** Provided entries **
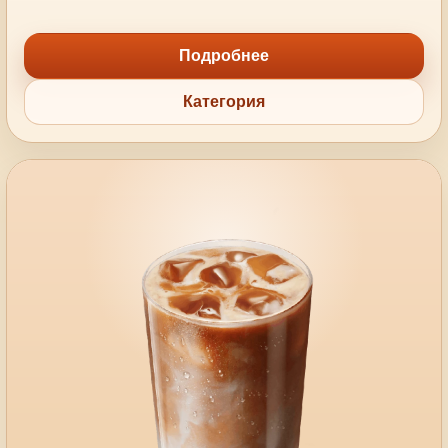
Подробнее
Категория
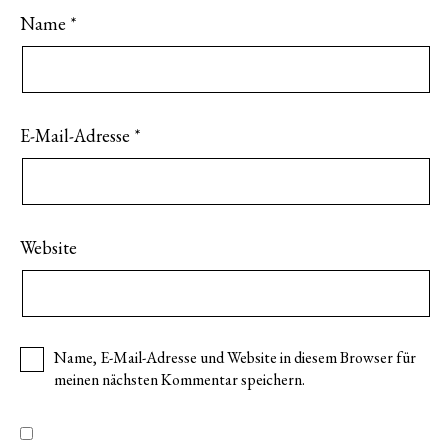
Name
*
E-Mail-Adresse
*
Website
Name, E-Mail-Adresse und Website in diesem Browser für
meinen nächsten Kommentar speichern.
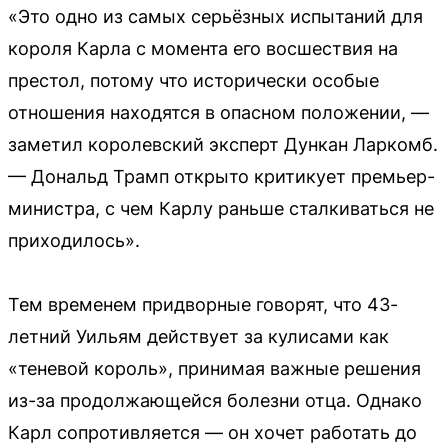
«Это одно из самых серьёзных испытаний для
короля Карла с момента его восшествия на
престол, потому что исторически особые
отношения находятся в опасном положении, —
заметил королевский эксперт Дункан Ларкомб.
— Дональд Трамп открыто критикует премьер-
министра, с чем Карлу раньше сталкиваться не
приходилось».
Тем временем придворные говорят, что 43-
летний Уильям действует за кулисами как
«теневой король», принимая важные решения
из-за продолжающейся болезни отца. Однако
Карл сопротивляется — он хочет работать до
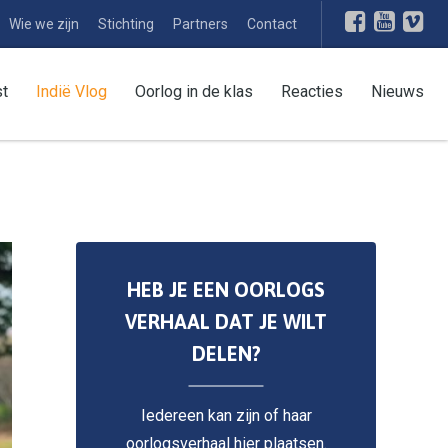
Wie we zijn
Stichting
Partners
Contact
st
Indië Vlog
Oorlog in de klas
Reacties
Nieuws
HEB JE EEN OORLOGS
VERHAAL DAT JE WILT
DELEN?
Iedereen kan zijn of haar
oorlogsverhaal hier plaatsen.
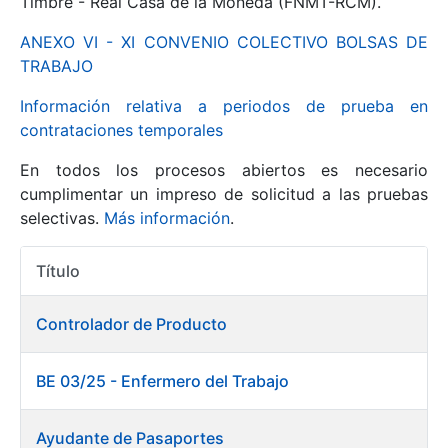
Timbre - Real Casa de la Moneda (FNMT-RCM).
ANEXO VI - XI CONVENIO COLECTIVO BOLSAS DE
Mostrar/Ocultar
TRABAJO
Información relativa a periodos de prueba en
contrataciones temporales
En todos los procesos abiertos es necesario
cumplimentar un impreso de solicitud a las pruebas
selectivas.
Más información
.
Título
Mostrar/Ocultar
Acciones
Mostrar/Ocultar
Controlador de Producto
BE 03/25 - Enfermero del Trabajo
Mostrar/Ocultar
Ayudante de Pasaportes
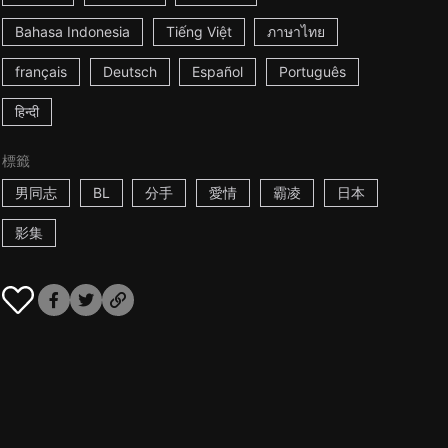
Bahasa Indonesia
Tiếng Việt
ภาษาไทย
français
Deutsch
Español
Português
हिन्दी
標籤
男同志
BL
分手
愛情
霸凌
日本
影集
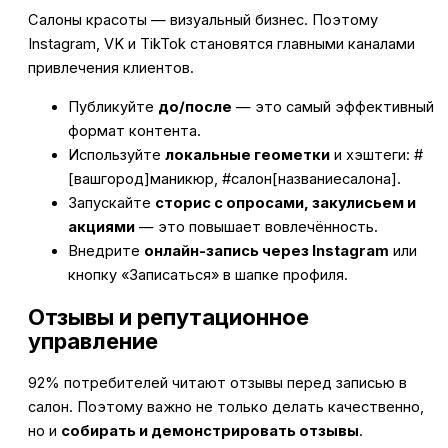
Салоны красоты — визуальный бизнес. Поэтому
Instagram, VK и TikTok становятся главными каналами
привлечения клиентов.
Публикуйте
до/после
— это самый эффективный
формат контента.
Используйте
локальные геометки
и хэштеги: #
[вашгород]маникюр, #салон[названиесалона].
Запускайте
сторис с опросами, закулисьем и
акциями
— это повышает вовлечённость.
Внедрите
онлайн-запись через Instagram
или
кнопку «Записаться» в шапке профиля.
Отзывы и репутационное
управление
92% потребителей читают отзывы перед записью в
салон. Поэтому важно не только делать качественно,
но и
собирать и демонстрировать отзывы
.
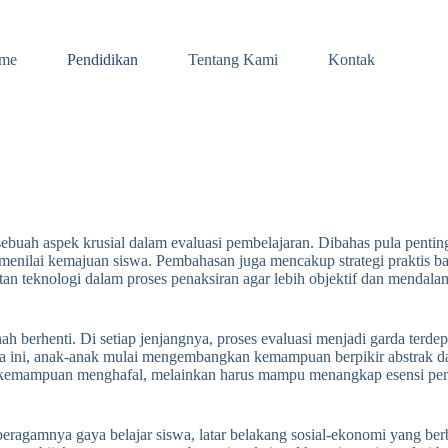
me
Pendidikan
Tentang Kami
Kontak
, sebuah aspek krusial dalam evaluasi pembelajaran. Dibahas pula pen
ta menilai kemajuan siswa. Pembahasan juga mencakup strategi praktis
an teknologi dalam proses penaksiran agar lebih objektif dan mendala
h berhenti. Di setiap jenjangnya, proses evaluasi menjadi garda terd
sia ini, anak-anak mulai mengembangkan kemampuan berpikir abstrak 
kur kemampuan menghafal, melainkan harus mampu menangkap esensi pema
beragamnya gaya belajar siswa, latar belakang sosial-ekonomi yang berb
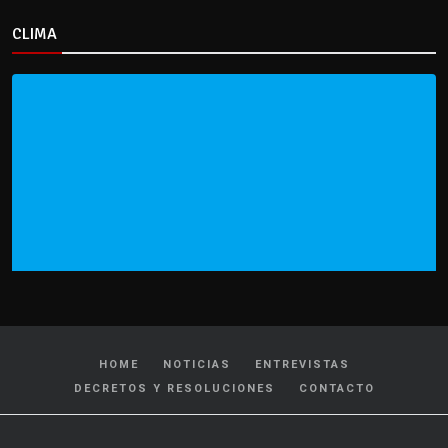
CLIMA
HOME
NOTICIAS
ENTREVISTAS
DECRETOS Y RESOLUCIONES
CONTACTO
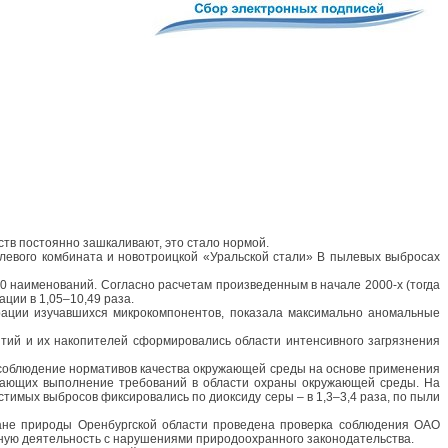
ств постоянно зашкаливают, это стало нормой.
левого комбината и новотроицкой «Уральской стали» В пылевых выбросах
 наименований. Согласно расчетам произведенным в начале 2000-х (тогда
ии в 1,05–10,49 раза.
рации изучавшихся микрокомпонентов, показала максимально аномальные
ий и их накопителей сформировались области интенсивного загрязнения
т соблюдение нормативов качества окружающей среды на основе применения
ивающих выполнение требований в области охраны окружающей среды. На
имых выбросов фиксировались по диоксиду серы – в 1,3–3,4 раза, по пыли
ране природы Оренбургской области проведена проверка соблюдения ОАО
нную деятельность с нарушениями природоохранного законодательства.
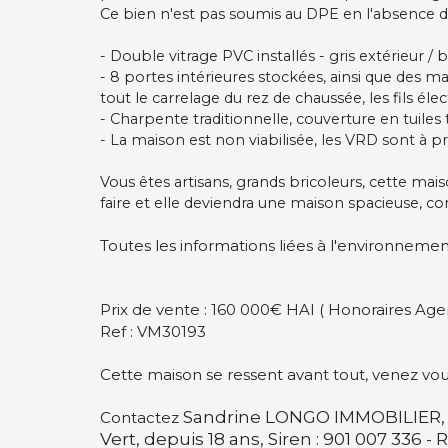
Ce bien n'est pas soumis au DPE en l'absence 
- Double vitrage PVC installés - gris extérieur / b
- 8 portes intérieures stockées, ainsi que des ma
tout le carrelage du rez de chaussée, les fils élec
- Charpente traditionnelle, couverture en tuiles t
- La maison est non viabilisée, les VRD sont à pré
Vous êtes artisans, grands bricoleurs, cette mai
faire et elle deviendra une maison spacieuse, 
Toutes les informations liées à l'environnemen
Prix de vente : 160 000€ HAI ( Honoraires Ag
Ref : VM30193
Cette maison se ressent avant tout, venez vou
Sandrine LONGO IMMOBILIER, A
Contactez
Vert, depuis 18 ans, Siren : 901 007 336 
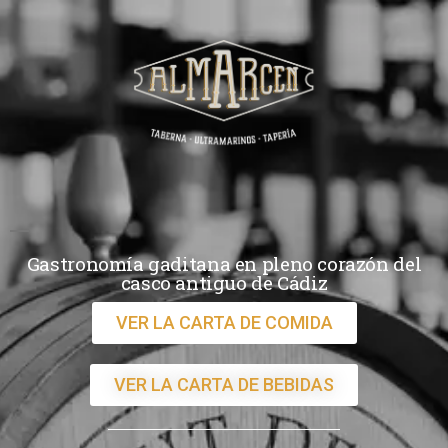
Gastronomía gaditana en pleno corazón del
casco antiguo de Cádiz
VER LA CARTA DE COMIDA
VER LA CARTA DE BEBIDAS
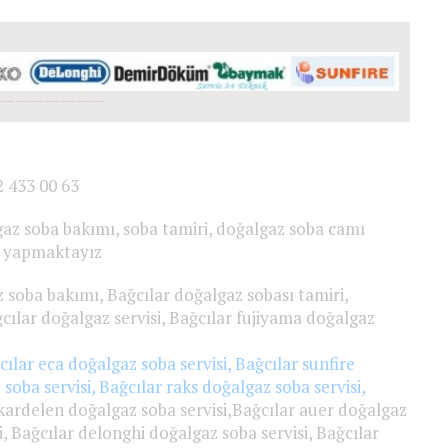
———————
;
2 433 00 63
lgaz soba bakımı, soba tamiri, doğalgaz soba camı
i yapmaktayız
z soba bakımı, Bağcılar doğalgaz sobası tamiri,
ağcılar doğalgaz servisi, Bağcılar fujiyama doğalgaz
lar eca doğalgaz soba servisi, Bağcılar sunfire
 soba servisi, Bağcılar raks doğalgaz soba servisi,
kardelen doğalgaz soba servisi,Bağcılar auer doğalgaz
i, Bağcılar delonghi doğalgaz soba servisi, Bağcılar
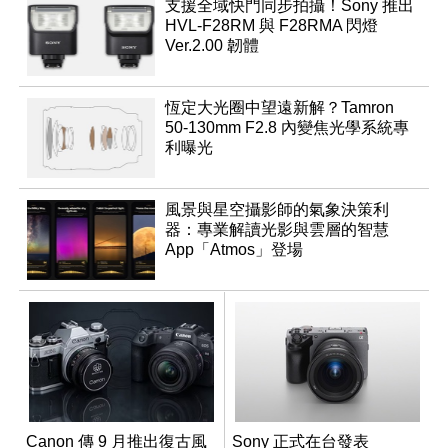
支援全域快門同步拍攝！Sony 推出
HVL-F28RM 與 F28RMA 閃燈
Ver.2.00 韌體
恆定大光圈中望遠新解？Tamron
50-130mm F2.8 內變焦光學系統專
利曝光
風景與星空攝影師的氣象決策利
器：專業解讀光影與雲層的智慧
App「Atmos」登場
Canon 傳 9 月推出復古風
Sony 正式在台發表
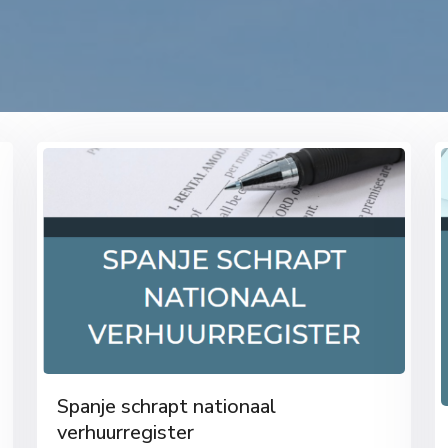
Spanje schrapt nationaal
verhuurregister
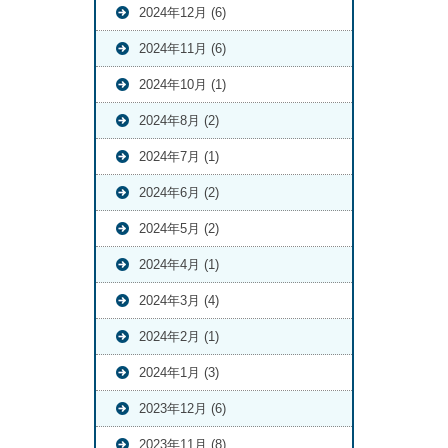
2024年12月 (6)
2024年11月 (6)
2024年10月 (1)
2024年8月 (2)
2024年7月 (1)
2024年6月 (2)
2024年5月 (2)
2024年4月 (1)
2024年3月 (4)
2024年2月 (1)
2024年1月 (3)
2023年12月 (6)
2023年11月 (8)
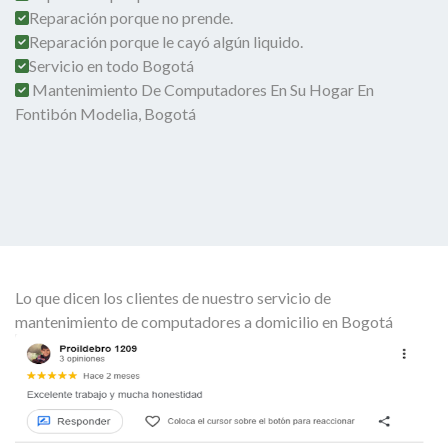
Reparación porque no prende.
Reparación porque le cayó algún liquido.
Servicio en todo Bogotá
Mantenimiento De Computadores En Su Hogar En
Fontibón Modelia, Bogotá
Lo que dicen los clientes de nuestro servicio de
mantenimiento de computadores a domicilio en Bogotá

** Activity **
Present the lines above as a numbered list, omitting blank lines and leaving the pictures out of the answer.

** Answer box **
1. Подробнее
2. Категория
3. Name
4. *
5. E-Mail-Adresse
6. *
7. Website
8. Name, E-Mail-Adresse und Website in diesem Browser für
9. meinen nächsten Kommentar speichern.
10. «Это одно из самых серьёзных испытаний для
11. короля Карла с момента его восшествия на
12. престол, потому что исторически особые
13. отношения находятся в опасном положении, —
14. заметил королевский эксперт Дункан Ларкомб.
15. — Дональд Трамп открыто критикует премьер-
16. министра, с чем Карлу раньше сталкиваться не
17. приходилось».
18. Тем временем придворные говорят, что 43-
19. летний Уильям действует за кулисами как
20. «теневой король», принимая важные решения
21. из-за продолжающейся болезни отца. Однако
22. Карл сопротивляется — он хочет работать до
23. Wie we zijn
24. Stichting
25. Partners
26. Contact
27. st
28. Indië Vlog
29. Oorlog in de klas
30. Reacties
31. Nieuws
32. HEB JE EEN OORLOGS
33. VERHAAL DAT JE WILT
34. DELEN?
35. Iedereen kan zijn of haar
36. oorlogsverhaal hier plaatsen.
37. Timbre - Real Casa de la Moneda (FNMT-RCM).
38. ANEXO VI - XI CONVENIO COLECTIVO BOLSAS DE
39. Mostrar/Ocultar
40. TRABAJO
41. Información relativa a periodos de prueba en
42. contrataciones temporales
43. En todos los procesos abiertos es necesario
44. cumplimentar un impreso de solicitud a las pruebas
45. selectivas.
46. Más información
47. .
48. Título
49. Mostrar/Ocultar
50. Acciones
51. Mostrar/Ocultar
52. Controlador de Producto
53. BE 03/25 - Enfermero del Trabajo
54. Mostrar/Ocultar
55. Ayudante de Pasaportes
56. Bahasa Indonesia
57. Tiếng Việt
58. ภาษาไทย
59. français
60. Deutsch
61. Español
62. Português
63. हिन्दी
64. 標籤
65. 男同志
66. BL
67. 分手
68. 愛情
69. 霸凌
70. 日本
71. 影集
72. Салоны красоты — визуальный бизнес. Поэтому
73. Instagram, VK и TikTok становятся главными каналами
74. привлечения клиентов.
75. Публикуйте
76. до/после
77. — это самый эффективный
78. формат контента.
79. Используйте
80. локальные геометки
81. и хэштеги: #
82. [вашгород]маникюр, #салон[названиесалона].
83. Запускайте
84. сторис с опросами, закулисьем и
85. акциями
86. — это повышает вовлечённость.
87. Внедрите
88. онлайн-запись через Instagram
89. или
90. кнопку «Записаться» в шапке профиля.
91. Отзывы и репутационное
92. управление
93. 92% потребителей читают отзывы перед записью в
94. салон. Поэтому важно не только делать качественно,
95. но и
96. собирать и демонстрировать отзывы
97. .
98. me
99. Pendidikan
100. Tentang Kami
101. Kontak
102. , sebuah aspek krusial dalam evaluasi pembelajaran. Dibahas pula pen
103. ta menilai kemajuan siswa. Pembahasan juga mencakup strategi praktis
104. an teknologi dalam proses penaksiran agar lebih objektif dan mendala
105. h berhenti. Di setiap jenjangnya, proses evaluasi menjadi garda terd
106. sia ini, anak-anak mulai mengembangkan kemampuan berpikir abstrak 
107. kur kemampuan menghafal, melainkan harus mampu menangkap esensi pema
108. beragamnya gaya belajar siswa, latar belakang sosial-ekonomi yang berb
109. CLIMA
110. HOME
111. NOTICIAS
112. ENTREVISTAS
113. DECRETOS Y RESOLUCIONES
114. CONTACTO
115. ств постоянно зашкаливают, это стало нормой.
116. левого комбината и новотроицкой «Уральской стали» В пылевых выбросах
117.  наименований. Согласно расчетам произведенным в начале 2000-х (тогда
118. ии в 1,05–10,49 раза.
119. рации изучавшихся микрокомпонентов, показала максимально аномальные
120. ий и их накопителей сформировались области интенсивного загрязнения
121. т соблюдение нормативов качества окружающей среды на основе применения
122. ивающих выполнение требований в области охраны окружающей среды. На
123. имых выбросов фиксировались по диоксиду серы – в 1,3–3,4 раза, по пыли
124. ране природы Оренбургской области проведена проверка соблюдения ОАО
125. нную деятельность с нарушениями природоохранного законодательства.
126. Ce bien n'est pas soumis au DPE en l'absence 
127. - Double vitrage PVC installés - gris extérieur / b
128. - 8 portes intérieures stockées, ainsi que des ma
129. tout le carrelage du rez de chaussée, les fils élec
130. - Charpente traditionnelle, couverture en tuiles t
131. - La maison est non viabilisée, les VRD sont à pré
132. Vous êtes artisans, grands bricoleurs, cette mai
133. faire et elle deviendra une maison spacieuse, 
134. Toutes les informations liées à l'environnemen
135. Prix de vente : 160 000€ HAI ( Honoraires Ag
136. Ref : VM30193
137. Cette maison se ressent avant tout, venez vou
138. Sandrine LONGO IMMOBILIER, A
139. Contactez
140. Vert, depuis 18 ans, Siren : 901 007 336 
141. Gastronomía gaditana en pleno corazón del
142. casco antiguo de Cádiz
143. VER LA CARTA DE COMIDA
144. VER LA CARTA DE BEBIDAS
145. ———————
146. ;
147. 2 433 00 63
148. lgaz soba bakımı, soba tamiri, doğalgaz soba camı
149. i yapmaktayız
150. z soba bakımı, Bağcılar doğalgaz sobası tamiri,
151. ağcılar doğalgaz servisi, Bağcılar fujiyama doğalgaz
152. lar eca doğalgaz soba servisi, Bağcılar sunfire
153.  soba servisi, Bağcılar raks doğalgaz soba servisi,
154. kardelen doğalgaz soba servisi,Bağcılar auer doğalgaz
155. i, Bağcılar delonghi doğalgaz soba servisi, Bağcılar
156. 支援全域快門同步拍攝！Sony 推出
157. HVL-F28RM 與 F28RMA 閃燈
158. Ver.2.00 韌體
159. 恆定大光圈中望遠新解？Tamron
160. 50-130mm F2.8 內變焦光學系統專
161. 利曝光
162. 風景與星空攝影師的氣象決策利
163. 器：專業解讀光影與雲層的智慧
164. App「Atmos」登場
165. Canon 傳 9 月推出復古風
166. Sony 正式在台發表
167. Spanje schrapt nationaal
168. verhuurregister
169. 2024年12月 (6)
170. 2024年11月 (6)
171. 2024年10月 (1)
172. 2024年8月 (2)
173. 2024年7月 (1)
174. 2024年6月 (2)
175. 2024年5月 (2)
176. 2024年4月 (1)
177. 2024年3月 (4)
178. 2024年2月 (1)
179. 2024年1月 (3)
180. 2023年12月 (6)
181. 2023年11月 (8)
182. Reparación porque no prende.
183. Reparación porque le cayó algún liquido.
184. Servicio en todo Bogotá
185. Mantenimiento De Computadores En Su Hogar En
186. Fontibón Modelia, Bogotá
187. Lo que dicen los clientes de nuestro servicio de
188. mantenimiento de computadores a domicilio en Bogotá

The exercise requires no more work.